If Egypt is not very keen on playing its presumed role in Africa why are we desperate to deliver Africa to it? How do we want to be taken seriously when we force ourselves on an unwilling country? President Mubarak’s longetivity in power and public secret of scheming for his son to succeed him is hardly a walking advert of good leadership in Africa.

It is about time we started choosing countries where the AU summit is held in a more discerning way, as a way of rewarding good members and sanctioning errant states. This will require the revision of the practice of zoning between regions and also the 'cash and carry' approach that makes it possible for any state willing to pay to host the summit.

Standards also need to be upheld and membership rules enforced. For instance Morocco withdrew from the OAU, and never acceded to the AU yet it continues to maintain diplomatic relations with African states. It participates in African sports and other African multilateral activities while actively seeking EU membership.

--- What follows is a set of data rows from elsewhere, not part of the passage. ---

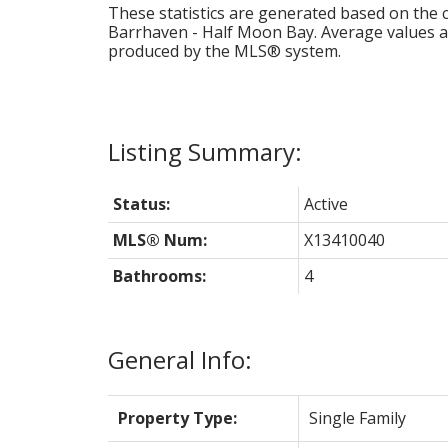
These statistics are generated based on the c
Barrhaven - Half Moon Bay
. Average values a
produced by the MLS® system.
Status:
Active
MLS® Num:
X13410040
Bathrooms:
4
General Info:
Property Type:
Single Family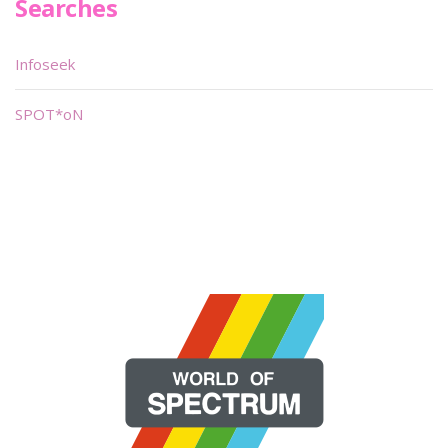
Searches
Infoseek
SPOT*oN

It does not suffer any sanctions for not being part of the AU. Why should anybody respect or take such an organisation seriously?

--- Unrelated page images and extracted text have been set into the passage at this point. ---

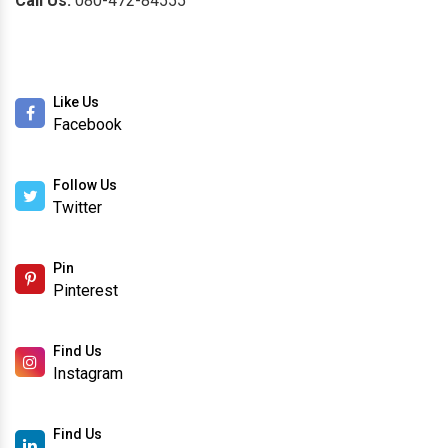
Call Us:
080-472-84555
Like Us
Facebook
Follow Us
Twitter
Pin
Pinterest
Find Us
Instagram
Find Us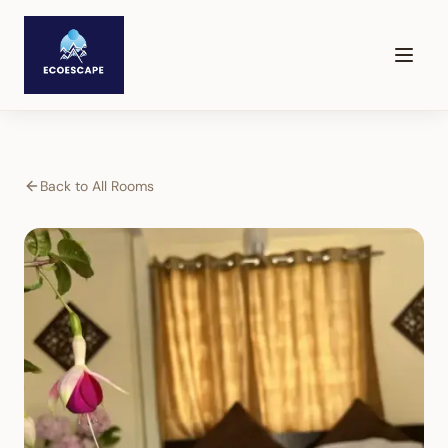
Back to All Rooms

As if to add insult to injury President Mugabe, against SADC and AU pressures went ahead to run against himself and ensured that the votes were counted in record time for him to be sworn in, in time for the summit. The results of the fist presidential election could not be released for weeks but his one horse race results came in a matter of 2 days! Mugabe's brazen theft of democracy and the inability of the AU to sanction him immediately will make Sharm El Sheik rhyme with sham and Shame.

However rather than see this as yet further evidence of Africa's failure, we should use it for driving a reform agenda that should make it impossible in the future for leaders to contravene the constitutive Act of the AU with impunity. In 1999 the OAU outlawed coups. Cynics did not believe it could be enforced but now it is impossible for a Coupist to take his seat in the AU. General Gueye provided the first test and both ECOWAS and the AU stood firm. Then Madagascar and Seychelles followed and more recently Togo. The new principle wobbled a bit on Mauritania but generally it is upheld.

Similarly, even if it is politically more challenging, it is possible to begin to isolate leaders who ignore the democratic wishes of their peoples. We must begin to create a new political culture of shaming leaders who routinely thwart the wishes of their electorate. They are as undemocratic as the military coupists.

Mugabe needs the AU more than the AU needs him. If the AU can stand up to Mugabe it will be a serious warning to other guilty vote robbers that Africa will no longer tolerate them.

*Tajudeen Abdul Raheem writes this column as a Pan Africanist.